Please reproduce all the data exactly as written and omit the pictures.

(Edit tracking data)
=== Section Start ===

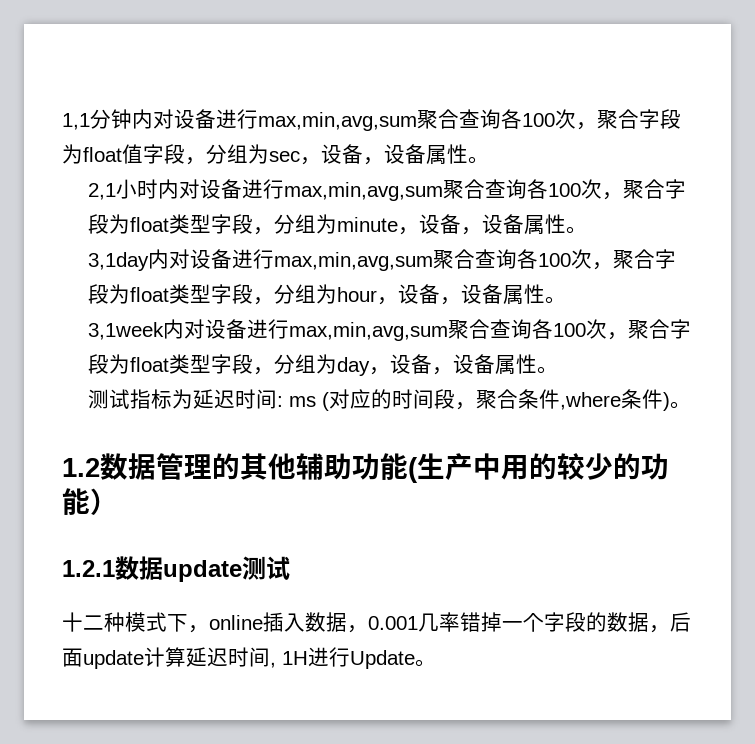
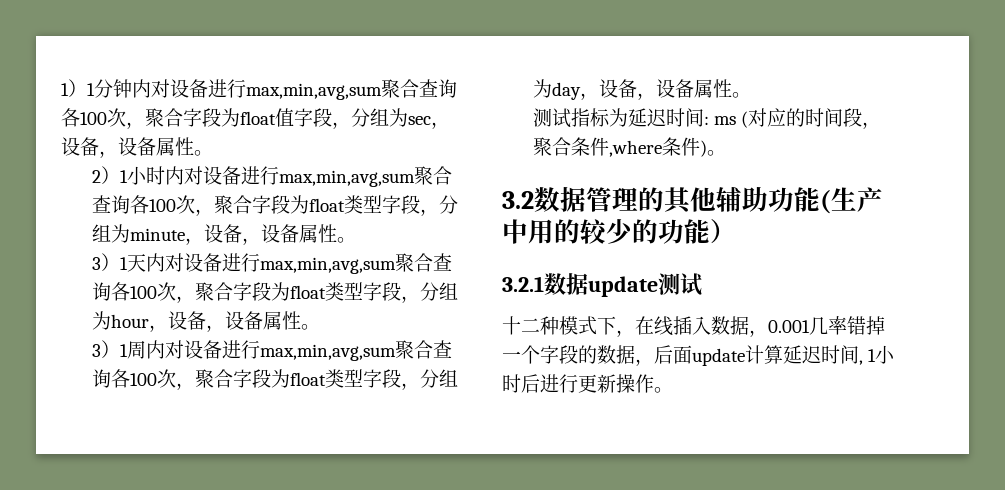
[62,113,90,130] 1,1 -> [61,79,95,97] 1）1
[88,183,117,200] 2,1 -> [91,166,128,184] 2）1
[88,252,150,271] 3,1day -> [91,253,146,272] 3）1天
[88,322,165,340] 3,1week -> [91,340,146,359] 3）1周
[62,458,100,477] 1.2 -> [502,191,534,209] 3.2
[62,560,115,577] 1.2.1 -> [502,276,544,292] 3.2.1
[209,615,263,630] online -> [635,316,673,336] 在线
[282,647,415,669] 1H进行Update -> [868,345,896,364] [502,374,654,393] 1小时后进行更新操作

=== Section End ===

WRITTEN ANSWER:
[62,113,90,130] 1,1 -> [61,79,95,97] 1）1
[88,183,117,200] 2,1 -> [91,166,128,184] 2）1
[88,252,150,271] 3,1day -> [91,253,146,272] 3）1天
[88,322,165,340] 3,1week -> [91,340,146,359] 3）1周
[62,458,100,477] 1.2 -> [502,191,534,209] 3.2
[62,560,115,577] 1.2.1 -> [502,276,544,292] 3.2.1
[209,615,263,630] online -> [635,316,673,336] 在线
[282,647,415,669] 1H进行Update -> [868,345,896,364] [502,374,654,393] 1小时后进行更新操作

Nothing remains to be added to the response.